Personal information
- Full name: Facundo Gabriel Zabala
- Date of birth: 2 January 1999 (age 27)
- Place of birth: Rosario, Argentina
- Height: 1.72 m (5 ft 8 in)
- Position: Left-back

Team information
- Current team: Independiente
- Number: 22

Youth career
- 2018–2019: Rosario Central

Senior career*
- Years: Team / Apps / (Gls)
- 2018–2021: Alajuelense / 57 / (2)
- 2021–2022: APOEL / 44 / (3)
- 2022–2023: Venezia / 1 / (0)
- 2023: → Olimpia (loan) / 39 / (2)
- 2024–2025: Olimpia / 51 / (1)
- 2025: → Al Ain (loan) / 0 / (0)
- 2025–: Independiente / 26 / (0)

= Facundo Zabala =

Argentine footballer

Facundo Gabriel Zabala (born 2 January 1999) is an Argentine professional footballer who plays as a left-back for Independiente.

==Career==
In 2017, Zabala almost signed for Italian Serie A side Catania Calcio but the transfer never happened.

For the second half of 2018–19, he signed for Alajuelense in the Costa Rican top flight from the youth academy of Argentine top flight club Rosario Central.

===APOEL===
For the second half of the season he joined APOEL making his debut in a 3–1 win against Nea Salamina. He scored his first goal for Apoel in a 1–0 win against rivals AC Omonia sending APOEL to the semi-finals of the cup.

===Venezia===
On 1 July 2022, Zabala signed a contract with Italian club Venezia for three seasons, with an option for a fourth. On 10 January 2023, he was loaned to Olimpia in Paraguay until 31 December 2023, with an option to buy. On 8 December 2023, Venezia announced that Olimpia exercised their option to make the transfer permanent, effective in January 2024.

--

What the task asks: Transcribe the part of the Facundo Zabala profile starting at "Youth career" and ending at "(loan) / 39 / (2)".

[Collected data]

--

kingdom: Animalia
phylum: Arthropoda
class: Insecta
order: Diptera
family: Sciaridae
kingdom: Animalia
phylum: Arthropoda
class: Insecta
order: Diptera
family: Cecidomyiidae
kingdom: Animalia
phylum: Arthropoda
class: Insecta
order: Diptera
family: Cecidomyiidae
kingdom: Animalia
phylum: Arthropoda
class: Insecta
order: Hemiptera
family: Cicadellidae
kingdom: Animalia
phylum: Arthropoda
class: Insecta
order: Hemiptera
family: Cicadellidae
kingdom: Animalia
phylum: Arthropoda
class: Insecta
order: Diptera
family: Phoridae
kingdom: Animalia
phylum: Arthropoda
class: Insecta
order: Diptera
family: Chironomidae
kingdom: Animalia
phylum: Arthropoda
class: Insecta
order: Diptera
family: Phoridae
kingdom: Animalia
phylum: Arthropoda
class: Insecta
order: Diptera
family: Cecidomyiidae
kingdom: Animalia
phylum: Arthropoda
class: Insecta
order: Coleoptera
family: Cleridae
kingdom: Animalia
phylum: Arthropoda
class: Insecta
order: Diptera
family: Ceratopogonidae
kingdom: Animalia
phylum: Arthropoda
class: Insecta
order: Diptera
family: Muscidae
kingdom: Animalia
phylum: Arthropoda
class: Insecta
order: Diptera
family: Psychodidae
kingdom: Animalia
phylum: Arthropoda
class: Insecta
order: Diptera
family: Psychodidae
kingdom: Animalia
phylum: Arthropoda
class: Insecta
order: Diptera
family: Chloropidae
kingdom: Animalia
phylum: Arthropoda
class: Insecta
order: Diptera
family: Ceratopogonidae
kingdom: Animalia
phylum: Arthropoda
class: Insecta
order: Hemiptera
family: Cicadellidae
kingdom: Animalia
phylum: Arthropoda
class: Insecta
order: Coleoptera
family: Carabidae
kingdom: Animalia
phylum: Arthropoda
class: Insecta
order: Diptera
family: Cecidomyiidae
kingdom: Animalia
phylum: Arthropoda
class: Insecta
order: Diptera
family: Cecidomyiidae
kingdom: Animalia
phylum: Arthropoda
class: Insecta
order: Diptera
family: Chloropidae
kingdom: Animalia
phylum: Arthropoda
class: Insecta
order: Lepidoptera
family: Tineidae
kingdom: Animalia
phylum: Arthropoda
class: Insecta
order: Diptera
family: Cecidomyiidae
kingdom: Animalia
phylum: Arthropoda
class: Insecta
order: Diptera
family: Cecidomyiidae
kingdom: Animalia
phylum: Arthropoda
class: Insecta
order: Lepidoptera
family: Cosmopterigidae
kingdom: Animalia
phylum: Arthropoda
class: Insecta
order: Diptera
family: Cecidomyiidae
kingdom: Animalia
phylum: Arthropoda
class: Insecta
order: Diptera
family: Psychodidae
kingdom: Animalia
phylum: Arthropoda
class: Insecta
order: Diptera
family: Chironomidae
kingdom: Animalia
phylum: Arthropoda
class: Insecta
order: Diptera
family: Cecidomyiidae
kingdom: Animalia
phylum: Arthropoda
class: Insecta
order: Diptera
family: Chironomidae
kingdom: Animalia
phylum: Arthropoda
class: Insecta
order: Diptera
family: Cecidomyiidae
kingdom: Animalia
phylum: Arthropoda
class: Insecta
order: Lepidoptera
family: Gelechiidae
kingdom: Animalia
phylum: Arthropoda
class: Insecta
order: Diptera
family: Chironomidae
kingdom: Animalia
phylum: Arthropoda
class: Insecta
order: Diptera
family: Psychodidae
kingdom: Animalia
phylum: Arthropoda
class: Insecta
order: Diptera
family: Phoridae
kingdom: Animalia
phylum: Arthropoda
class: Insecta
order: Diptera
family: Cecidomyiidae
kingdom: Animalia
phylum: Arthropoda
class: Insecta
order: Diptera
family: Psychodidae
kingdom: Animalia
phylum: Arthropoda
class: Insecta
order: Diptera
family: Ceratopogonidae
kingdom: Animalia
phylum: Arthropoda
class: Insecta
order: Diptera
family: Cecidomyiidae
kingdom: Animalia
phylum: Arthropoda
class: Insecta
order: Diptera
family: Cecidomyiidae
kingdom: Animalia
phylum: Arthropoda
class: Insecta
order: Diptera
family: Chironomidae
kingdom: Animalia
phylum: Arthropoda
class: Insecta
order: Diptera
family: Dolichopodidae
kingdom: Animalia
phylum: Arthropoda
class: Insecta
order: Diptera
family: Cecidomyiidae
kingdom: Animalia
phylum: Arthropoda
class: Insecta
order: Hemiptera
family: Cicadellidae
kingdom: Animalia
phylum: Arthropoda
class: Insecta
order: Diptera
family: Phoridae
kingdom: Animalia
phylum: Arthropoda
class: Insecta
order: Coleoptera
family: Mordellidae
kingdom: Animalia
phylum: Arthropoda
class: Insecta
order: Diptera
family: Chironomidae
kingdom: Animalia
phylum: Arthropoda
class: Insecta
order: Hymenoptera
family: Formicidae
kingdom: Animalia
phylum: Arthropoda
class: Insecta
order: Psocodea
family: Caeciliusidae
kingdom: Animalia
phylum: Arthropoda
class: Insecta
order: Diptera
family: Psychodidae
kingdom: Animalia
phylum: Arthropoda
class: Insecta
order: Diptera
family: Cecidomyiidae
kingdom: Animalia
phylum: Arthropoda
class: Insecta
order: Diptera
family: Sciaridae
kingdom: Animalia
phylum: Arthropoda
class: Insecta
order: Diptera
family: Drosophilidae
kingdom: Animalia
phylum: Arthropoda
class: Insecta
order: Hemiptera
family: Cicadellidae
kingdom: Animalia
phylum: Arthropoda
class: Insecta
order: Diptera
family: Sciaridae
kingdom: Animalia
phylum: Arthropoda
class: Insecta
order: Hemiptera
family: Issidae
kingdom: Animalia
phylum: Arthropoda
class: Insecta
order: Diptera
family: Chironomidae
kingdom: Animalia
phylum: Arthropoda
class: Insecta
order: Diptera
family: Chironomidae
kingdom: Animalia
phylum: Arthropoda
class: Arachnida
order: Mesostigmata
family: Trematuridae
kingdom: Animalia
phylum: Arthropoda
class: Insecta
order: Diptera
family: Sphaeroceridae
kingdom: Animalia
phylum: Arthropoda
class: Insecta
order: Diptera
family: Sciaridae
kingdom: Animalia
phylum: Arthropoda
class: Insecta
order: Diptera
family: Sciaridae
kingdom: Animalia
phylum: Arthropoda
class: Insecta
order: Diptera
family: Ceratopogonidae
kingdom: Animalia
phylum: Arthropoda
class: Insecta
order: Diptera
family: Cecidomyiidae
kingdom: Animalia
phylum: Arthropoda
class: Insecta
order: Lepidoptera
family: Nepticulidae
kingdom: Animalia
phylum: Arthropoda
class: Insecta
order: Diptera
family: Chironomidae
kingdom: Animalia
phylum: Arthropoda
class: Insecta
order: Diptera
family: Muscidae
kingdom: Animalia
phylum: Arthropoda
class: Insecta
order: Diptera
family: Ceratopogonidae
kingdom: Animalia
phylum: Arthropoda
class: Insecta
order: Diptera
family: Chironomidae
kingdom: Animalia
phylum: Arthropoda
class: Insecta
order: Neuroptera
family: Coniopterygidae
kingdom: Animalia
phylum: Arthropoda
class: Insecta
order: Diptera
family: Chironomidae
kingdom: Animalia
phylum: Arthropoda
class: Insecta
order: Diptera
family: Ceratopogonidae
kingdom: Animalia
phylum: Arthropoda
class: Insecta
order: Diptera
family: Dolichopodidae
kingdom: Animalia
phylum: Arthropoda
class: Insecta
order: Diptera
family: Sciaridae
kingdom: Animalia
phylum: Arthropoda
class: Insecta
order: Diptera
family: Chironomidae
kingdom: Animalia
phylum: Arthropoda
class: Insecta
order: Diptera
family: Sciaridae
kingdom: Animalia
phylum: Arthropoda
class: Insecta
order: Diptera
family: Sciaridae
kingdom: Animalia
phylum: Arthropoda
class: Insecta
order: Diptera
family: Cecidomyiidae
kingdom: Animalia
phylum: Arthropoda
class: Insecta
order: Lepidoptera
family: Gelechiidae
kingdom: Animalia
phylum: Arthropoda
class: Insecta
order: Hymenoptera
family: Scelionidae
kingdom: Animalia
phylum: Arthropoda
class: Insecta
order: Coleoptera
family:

--

Answer box:
Youth career
- 2018–2019: Rosario Central

Senior career*
- Years: Team / Apps / (Gls)
- 2018–2021: Alajuelense / 57 / (2)
- 2021–2022: APOEL / 44 / (3)
- 2022–2023: Venezia / 1 / (0)
- 2023: → Olimpia (loan) / 39 / (2)